Super is a Twisted, Semi-Schizophrenic Cult Classic
10 Years Later, James Gunn’s Super Still Kicks Ass
Super embraces pretty much all the bearings of the “everyman turned superhero” concept; its tropes include the obligatory costumed hero (minus an obligatory tragic origin story), the attractive damsel in distress, a heartless villain, a few henchmen, a young sidekick, and an urban environment torn apart by corruption and crime. Unlike other installments of the sub-genre, however, director James Gunn opts for a darker, weirder, and much more cynical approach. It’s a low-budget movie that continually shifts from comic-book spoof to gritty crime story to mental-health drama. Super is far from the first film to strand a wannabe superhero into the real world, but this send-up of “amateur vigilante movies” has more in common with Peter Stebbings’ Defendor than, say, Kick-Ass.
The drama is mostly of the sad-sack variety, brimming with twisted humor. While broad slapstick satires generally don’t cross the line into truly disturbing material, Super dashes far past it and never looks back. The film stars Rainn Wilson as a man who has too long been mistreated by the world around him. He has grown used to insults, personal attacks and mean, hurtful people. After his wife (Liv Tyler) falls under the influence of a drug dealer (Kevin Bacon), the everyday Joe transforms himself into Crimson Bolt, a superhero with the best intentions, but no actual hero skills.
Chock full of extremely graphic, awkward, and messy violence, James Gunn relishes in shocking his audience. At times politically incorrect, Super dives into some dark territory and walks a fine line of potentially offending many viewers. The film constantly shifts between extreme violence, physical comedy, and pathos but Gunn keeps Super at a brisk and entertaining pace. In a film where the tension between silly comedy and poignant drama could have been dicey, the director seems to find a nice balance. The production values are strong especially the opening upbeat animated credit sequence and the insertion of a catholic television series titled “Holy Avenger” that inspires our protagonist to don the superhero costume. However, not everything works. Gunn inserts comic-book-style (Onomatopoeia) text such as BLAM, POW, and SPLAT which feels completely out of place, and at times the musical cues are a bit too cheerful for the dark material he presents.

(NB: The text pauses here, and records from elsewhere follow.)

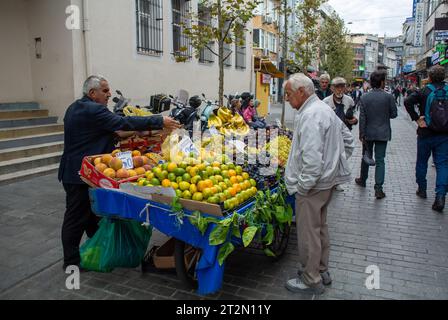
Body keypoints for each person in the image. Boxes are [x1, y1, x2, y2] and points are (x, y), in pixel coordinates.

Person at [58, 75, 181, 270]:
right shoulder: (93, 109)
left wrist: (141, 133)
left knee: (93, 215)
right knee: (76, 218)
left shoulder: (76, 107)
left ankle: (99, 249)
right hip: (79, 174)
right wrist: (159, 120)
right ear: (92, 93)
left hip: (82, 170)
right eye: (105, 91)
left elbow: (111, 129)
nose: (109, 94)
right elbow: (123, 122)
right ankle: (71, 262)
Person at [283, 73, 354, 294]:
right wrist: (334, 167)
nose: (286, 98)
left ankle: (310, 279)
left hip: (313, 186)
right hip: (325, 182)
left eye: (288, 94)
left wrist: (303, 186)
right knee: (320, 228)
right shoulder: (324, 110)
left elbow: (312, 160)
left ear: (301, 92)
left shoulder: (312, 114)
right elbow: (347, 141)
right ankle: (321, 269)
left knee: (308, 232)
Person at [404, 65, 448, 213]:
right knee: (442, 165)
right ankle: (440, 196)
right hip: (444, 135)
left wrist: (416, 119)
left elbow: (407, 101)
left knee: (422, 162)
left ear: (429, 77)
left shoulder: (424, 91)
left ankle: (422, 189)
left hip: (425, 133)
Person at [355, 71, 398, 199]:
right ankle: (378, 188)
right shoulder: (388, 97)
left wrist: (361, 134)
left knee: (366, 156)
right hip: (383, 133)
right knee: (380, 160)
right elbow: (394, 114)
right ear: (382, 82)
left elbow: (362, 118)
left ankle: (363, 179)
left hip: (368, 133)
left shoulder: (364, 97)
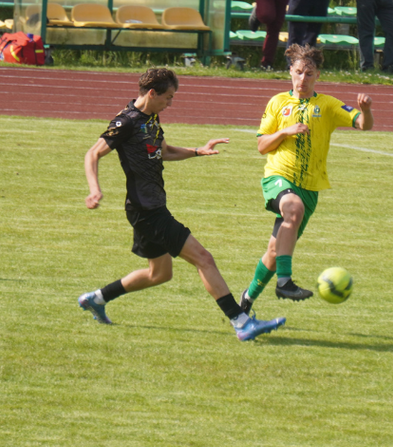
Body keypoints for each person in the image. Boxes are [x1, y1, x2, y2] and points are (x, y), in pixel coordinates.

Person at [77, 68, 285, 341]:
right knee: (203, 258)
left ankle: (97, 299)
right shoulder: (125, 122)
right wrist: (95, 190)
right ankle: (241, 321)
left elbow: (165, 151)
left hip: (149, 207)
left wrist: (198, 151)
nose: (170, 103)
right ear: (152, 93)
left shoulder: (151, 116)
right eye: (168, 97)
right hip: (147, 211)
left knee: (159, 274)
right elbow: (93, 153)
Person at [239, 44, 373, 314]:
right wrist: (286, 132)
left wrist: (366, 110)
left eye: (308, 74)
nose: (302, 79)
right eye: (298, 72)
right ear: (290, 71)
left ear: (317, 76)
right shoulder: (277, 102)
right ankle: (284, 283)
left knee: (275, 254)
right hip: (279, 176)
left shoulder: (328, 104)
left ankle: (245, 301)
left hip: (311, 186)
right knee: (293, 208)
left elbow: (362, 124)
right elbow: (262, 146)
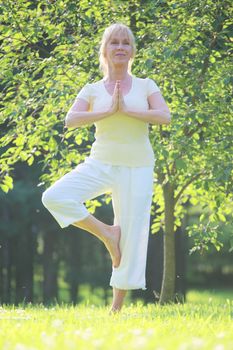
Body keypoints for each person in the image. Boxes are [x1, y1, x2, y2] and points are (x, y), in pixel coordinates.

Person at [42, 23, 171, 313]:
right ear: (105, 49)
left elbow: (164, 115)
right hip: (100, 162)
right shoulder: (91, 89)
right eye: (115, 42)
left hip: (137, 167)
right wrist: (108, 110)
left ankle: (115, 311)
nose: (121, 47)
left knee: (134, 235)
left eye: (126, 43)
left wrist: (127, 110)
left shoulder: (145, 85)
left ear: (132, 51)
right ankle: (107, 234)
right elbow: (71, 119)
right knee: (54, 196)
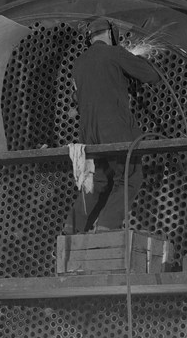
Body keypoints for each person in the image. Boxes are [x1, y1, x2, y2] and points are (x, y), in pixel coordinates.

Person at [64, 17, 159, 234]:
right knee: (129, 178)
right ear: (110, 34)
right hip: (114, 129)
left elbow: (78, 98)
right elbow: (151, 75)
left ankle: (70, 230)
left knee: (97, 182)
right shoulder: (116, 53)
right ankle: (106, 229)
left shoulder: (79, 64)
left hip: (89, 135)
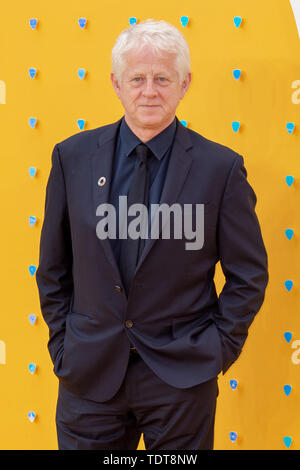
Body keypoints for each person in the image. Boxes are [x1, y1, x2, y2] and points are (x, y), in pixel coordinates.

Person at [35, 18, 269, 450]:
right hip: (88, 375)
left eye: (163, 78)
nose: (149, 91)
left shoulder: (222, 169)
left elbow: (249, 274)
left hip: (182, 378)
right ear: (116, 84)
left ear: (185, 84)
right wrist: (63, 347)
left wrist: (218, 348)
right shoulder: (72, 157)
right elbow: (53, 267)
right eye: (137, 78)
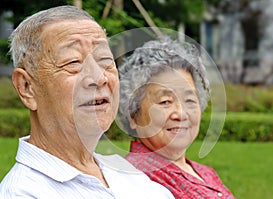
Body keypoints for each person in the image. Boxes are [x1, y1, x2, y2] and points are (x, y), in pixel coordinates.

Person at [0, 6, 175, 199]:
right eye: (73, 62)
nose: (99, 78)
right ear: (27, 87)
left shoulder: (126, 174)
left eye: (105, 60)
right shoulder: (22, 192)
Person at [118, 37, 235, 199]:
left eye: (189, 100)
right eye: (165, 102)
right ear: (133, 115)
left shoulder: (205, 172)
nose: (181, 113)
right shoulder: (137, 178)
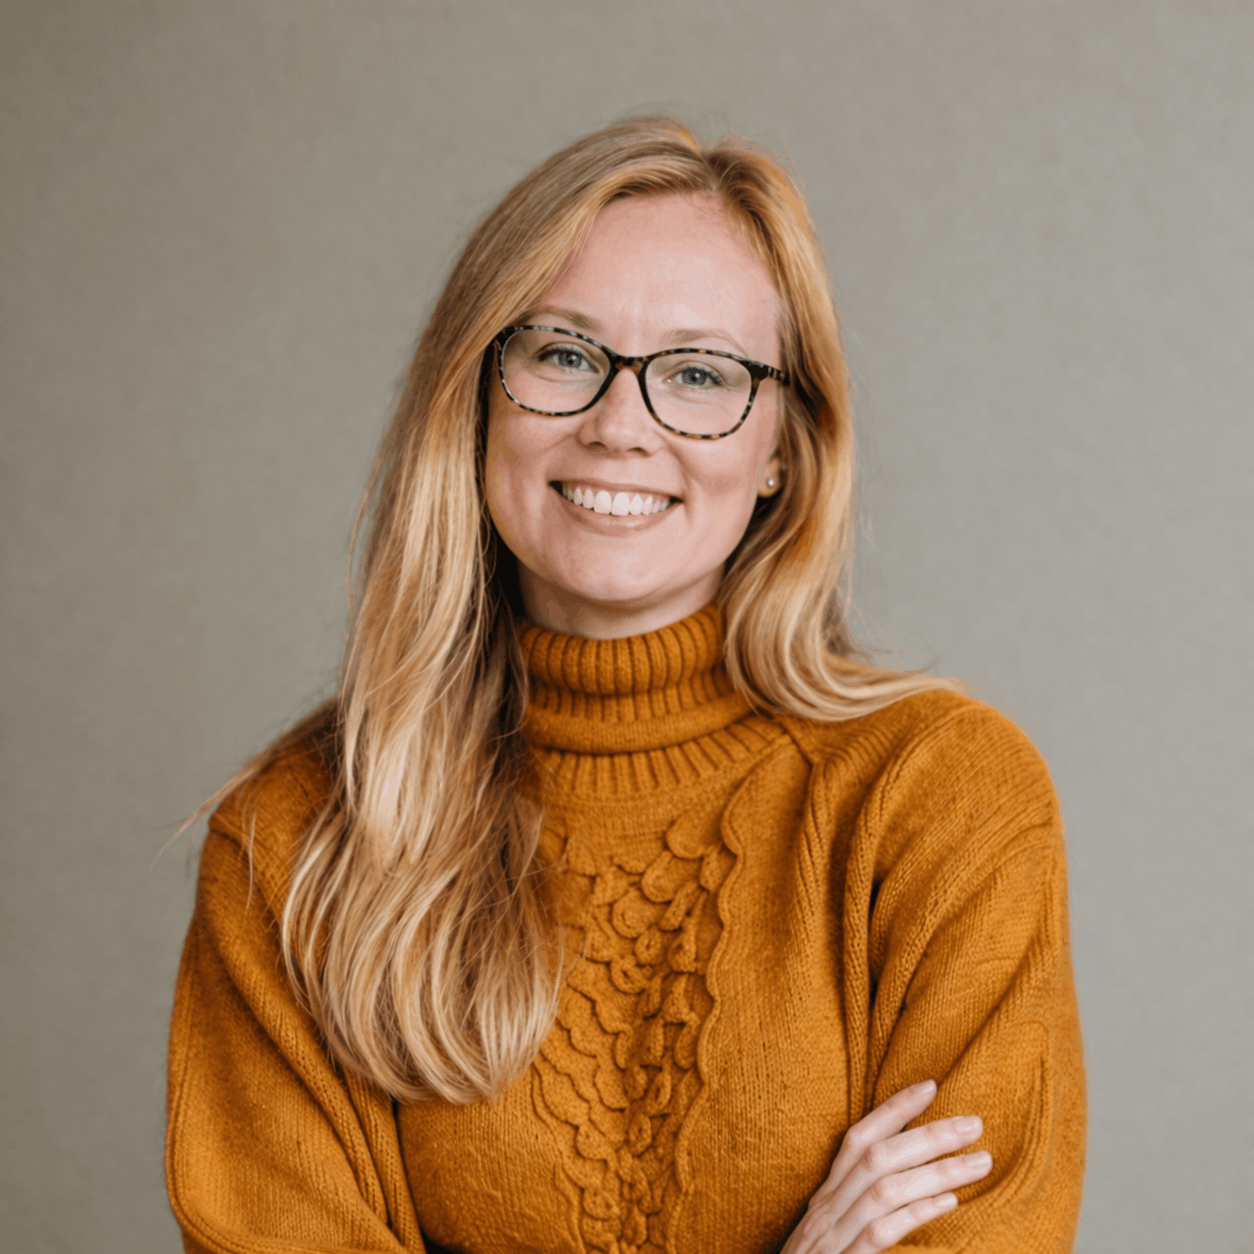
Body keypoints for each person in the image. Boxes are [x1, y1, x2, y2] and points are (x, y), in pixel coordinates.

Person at [165, 117, 1085, 1254]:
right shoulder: (294, 842)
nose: (619, 426)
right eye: (561, 353)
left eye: (699, 374)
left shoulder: (940, 798)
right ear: (476, 394)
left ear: (783, 449)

Super benefits from a fantastic cast, all of whom seem more than willing to dive into Gunn’s madness. Rainn Wilson is excellent in the central role of Frank. His low-key, grounded performance adds an unexpected layer of poignancy when things take a decidedly darker turn. The conviction in his performance is what sells the movie. Unlike Kick-Ass, James Gunn always keeps the film grounded in reality. In fact, Super isn’t so much a movie about a wannabe superhero but rather an unconventional story of how a lonely man in search of personal happiness walks a fine line between superhero and sociopath.
Ellen Page is incredibly funny and downright unhinged as Libby. who later becomes the giddy sidekick Boltie. Page dives into her role with such enthusiasm that her manic love of violence makes Frank seem downright reasonable by comparison. The cast also includes Gregg Henry as a clueless cop, Michael Rooker as an evil henchman, and cameos by Andre Royo (best known as “Bubbles” from The Wire), William Katt a.k.a. The Greatest American Hero, and Troma’s own Lloyd Kaufman.
Not for the faint of heart, the incredible climax (worth the price of admission alone) is a spectacle of bloody violence, and gleeful profanity, sealing Super as a twisted, semi-schizophrenic cult classic. Whether you’re new to the graphic novel game or a seasoned fanboy, you’ll always remember to never butt in line.